In her ruling, Malloy said there was no other Canadian case dealing directly with whether ASD is a “mental disorder.” But Cleary said her decision to characterize it as such motivates his organization to see what can be done to take a closer look at her description and whether “it can be made to more accurately reflect those on the spectrum.”
“The last thing we want to see is this exploited again, as it was done here.
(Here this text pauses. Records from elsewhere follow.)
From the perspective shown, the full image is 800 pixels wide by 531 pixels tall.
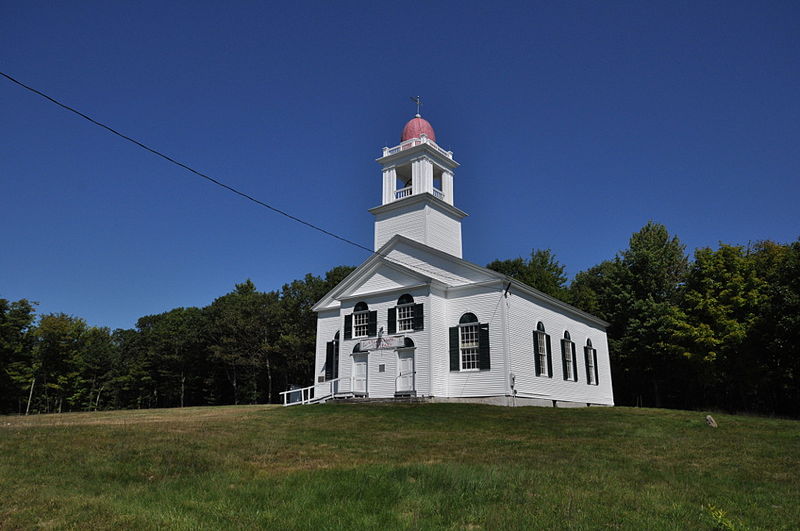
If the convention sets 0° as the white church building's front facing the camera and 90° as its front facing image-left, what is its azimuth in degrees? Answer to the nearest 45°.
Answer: approximately 45°
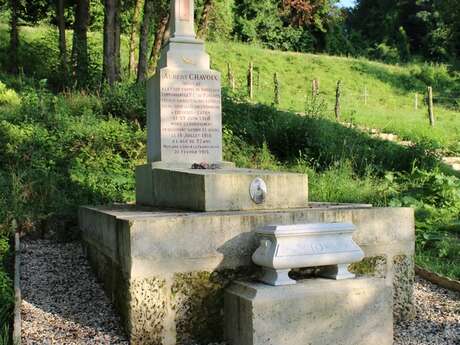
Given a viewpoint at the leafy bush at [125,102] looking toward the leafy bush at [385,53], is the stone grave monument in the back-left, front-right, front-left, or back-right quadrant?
back-right

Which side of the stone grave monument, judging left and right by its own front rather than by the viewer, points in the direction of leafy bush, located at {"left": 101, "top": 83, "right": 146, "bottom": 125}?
back

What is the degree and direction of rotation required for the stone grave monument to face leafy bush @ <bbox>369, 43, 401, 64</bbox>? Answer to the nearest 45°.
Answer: approximately 180°

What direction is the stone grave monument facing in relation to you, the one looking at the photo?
facing the viewer

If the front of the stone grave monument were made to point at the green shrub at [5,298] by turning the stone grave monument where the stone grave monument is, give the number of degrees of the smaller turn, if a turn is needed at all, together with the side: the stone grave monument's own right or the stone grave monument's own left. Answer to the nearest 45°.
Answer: approximately 90° to the stone grave monument's own right

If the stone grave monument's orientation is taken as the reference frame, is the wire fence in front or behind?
behind

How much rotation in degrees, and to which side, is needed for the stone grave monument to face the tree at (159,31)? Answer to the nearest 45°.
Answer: approximately 180°

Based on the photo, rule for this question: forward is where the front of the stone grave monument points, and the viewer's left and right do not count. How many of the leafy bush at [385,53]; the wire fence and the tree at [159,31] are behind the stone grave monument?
3
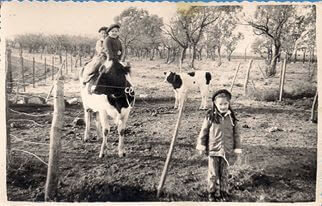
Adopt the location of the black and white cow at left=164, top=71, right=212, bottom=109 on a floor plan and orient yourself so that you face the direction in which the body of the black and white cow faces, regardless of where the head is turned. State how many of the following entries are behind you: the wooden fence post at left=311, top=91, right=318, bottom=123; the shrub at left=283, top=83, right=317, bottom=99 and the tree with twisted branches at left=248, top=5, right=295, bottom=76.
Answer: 3

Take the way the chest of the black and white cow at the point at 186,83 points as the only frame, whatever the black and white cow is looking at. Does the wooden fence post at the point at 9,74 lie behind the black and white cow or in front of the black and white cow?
in front

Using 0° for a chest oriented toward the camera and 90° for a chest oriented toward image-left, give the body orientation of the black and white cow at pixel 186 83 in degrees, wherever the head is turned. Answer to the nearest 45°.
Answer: approximately 90°

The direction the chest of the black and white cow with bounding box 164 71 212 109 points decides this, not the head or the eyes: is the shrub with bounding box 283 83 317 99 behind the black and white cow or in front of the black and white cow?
behind
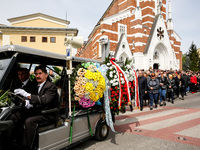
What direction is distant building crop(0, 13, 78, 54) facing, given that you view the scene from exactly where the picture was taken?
facing the viewer

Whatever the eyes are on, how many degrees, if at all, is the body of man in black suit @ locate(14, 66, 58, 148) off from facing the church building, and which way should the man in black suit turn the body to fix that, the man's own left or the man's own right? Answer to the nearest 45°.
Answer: approximately 180°

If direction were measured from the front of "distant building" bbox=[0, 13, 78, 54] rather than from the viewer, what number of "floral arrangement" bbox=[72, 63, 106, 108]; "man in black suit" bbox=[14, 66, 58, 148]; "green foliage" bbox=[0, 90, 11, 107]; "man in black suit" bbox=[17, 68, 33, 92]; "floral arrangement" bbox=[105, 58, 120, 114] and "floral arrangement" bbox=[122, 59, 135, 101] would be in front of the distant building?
6

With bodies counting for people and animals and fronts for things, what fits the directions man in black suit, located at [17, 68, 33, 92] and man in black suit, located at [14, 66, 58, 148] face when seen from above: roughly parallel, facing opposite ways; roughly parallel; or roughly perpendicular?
roughly parallel

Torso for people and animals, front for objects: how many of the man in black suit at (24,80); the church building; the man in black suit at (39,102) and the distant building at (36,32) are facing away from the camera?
0

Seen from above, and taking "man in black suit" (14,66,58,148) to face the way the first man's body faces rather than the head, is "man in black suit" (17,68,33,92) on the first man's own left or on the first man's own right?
on the first man's own right

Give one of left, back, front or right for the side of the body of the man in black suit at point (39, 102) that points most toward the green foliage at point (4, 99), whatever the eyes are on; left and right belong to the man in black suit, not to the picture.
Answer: front

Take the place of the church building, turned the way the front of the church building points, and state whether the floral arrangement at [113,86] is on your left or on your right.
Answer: on your right

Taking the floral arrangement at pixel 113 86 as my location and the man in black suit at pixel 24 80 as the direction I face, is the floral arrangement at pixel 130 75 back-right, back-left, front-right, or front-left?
back-right

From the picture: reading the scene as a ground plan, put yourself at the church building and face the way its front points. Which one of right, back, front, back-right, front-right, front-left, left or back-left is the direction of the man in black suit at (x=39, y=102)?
front-right

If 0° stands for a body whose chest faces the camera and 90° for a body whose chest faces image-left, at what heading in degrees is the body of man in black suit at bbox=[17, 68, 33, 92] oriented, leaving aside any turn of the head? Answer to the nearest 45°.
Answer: approximately 45°

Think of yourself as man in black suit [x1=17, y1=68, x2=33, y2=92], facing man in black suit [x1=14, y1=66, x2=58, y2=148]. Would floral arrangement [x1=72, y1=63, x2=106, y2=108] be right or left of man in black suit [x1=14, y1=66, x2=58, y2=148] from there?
left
Because, you know, in balancing the benefit to the defence of one individual at the cost of the stigma to half a million Canadians, to me, that just does not seem like a good way to proceed.”
Criminal defence lawyer Karen McArthur, who was not involved in the case, said she doesn’t believe, however, courts will now be besieged with ASD defences.
But she said the autism community should be prepared for heightened scrutiny of the disorder itself, and the extent to which those with autism may have a diminished understanding of their acts.
That this defence was raised “will send ripples across changing seas, as to whether or not autism diminishes one’s understanding of their acts or their ability to control same,” she said. “This may cause hardship for the autism community in the immediate future.”
Voula Marinos, an associate professor in the department of Child and Youth Studies at Brock University in St. Catharines, Ont., says she doesn’t believe this case “will open the floodgates,” but that ASD could be used in sentencing of lesser crimes.
“This is what you’re most likely to see that someone being found guilty of an offence and at sentencing they introduce ASD as a mitigating factor,” she said.